— Page-level text extractions —
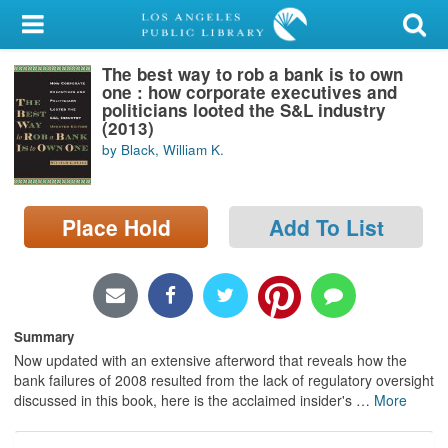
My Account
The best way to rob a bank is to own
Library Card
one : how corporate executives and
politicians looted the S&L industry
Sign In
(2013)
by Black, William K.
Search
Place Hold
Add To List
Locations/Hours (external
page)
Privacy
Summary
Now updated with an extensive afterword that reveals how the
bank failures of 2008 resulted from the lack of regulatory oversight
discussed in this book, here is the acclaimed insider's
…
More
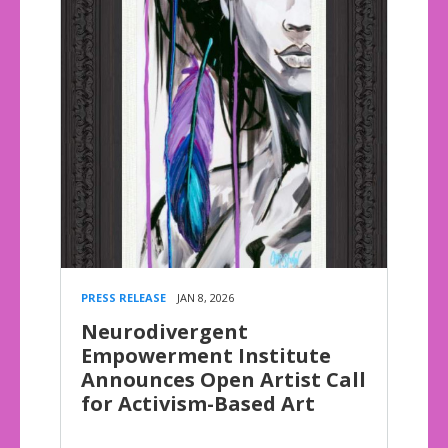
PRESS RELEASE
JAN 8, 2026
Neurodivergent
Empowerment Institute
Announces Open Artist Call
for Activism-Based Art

==

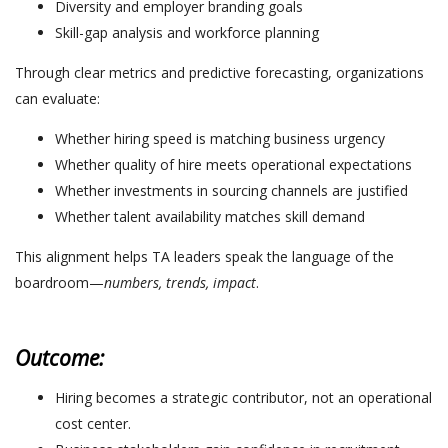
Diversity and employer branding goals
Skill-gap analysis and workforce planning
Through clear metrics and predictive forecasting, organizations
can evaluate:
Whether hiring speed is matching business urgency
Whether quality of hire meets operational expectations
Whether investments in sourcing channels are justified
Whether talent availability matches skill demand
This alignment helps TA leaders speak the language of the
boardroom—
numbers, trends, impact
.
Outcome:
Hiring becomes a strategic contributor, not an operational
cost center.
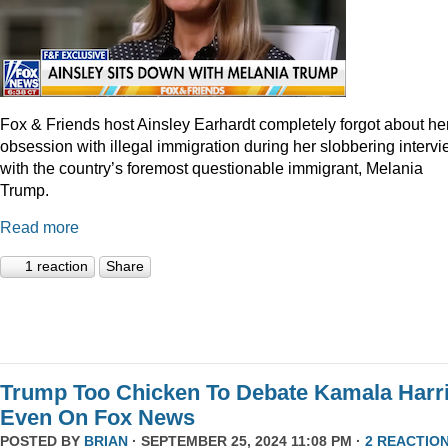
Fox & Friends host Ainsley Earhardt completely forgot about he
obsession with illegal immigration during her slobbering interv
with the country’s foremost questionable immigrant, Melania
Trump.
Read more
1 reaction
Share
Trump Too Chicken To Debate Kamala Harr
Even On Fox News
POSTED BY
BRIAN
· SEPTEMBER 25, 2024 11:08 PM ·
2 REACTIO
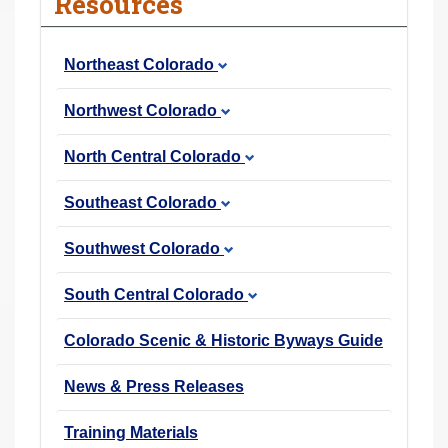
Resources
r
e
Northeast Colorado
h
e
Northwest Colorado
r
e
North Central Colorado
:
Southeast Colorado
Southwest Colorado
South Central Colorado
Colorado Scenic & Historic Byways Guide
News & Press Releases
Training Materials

--

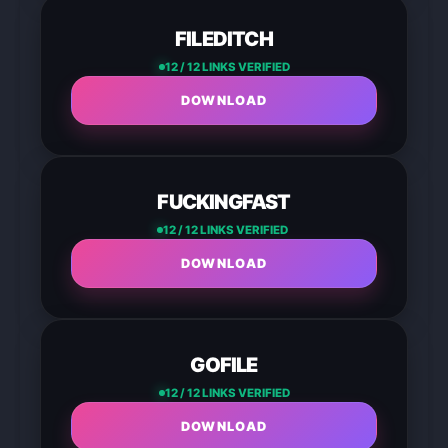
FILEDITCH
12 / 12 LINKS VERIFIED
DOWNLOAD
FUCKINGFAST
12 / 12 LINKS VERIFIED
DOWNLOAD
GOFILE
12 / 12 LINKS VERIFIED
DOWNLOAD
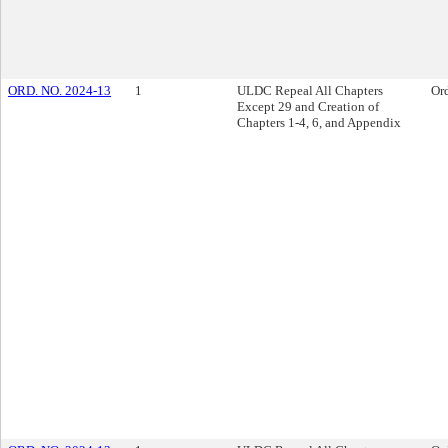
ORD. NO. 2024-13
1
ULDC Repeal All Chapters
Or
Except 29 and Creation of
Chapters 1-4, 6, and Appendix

— What to work on —
Reproduce the lines of the entries above from the one with "Southwest Colorado" to the one with "Training Materials", both included, exactly and without any other line.

— Written answer —
Southwest Colorado
South Central Colorado
Colorado Scenic & Historic Byways Guide
News & Press Releases
Training Materials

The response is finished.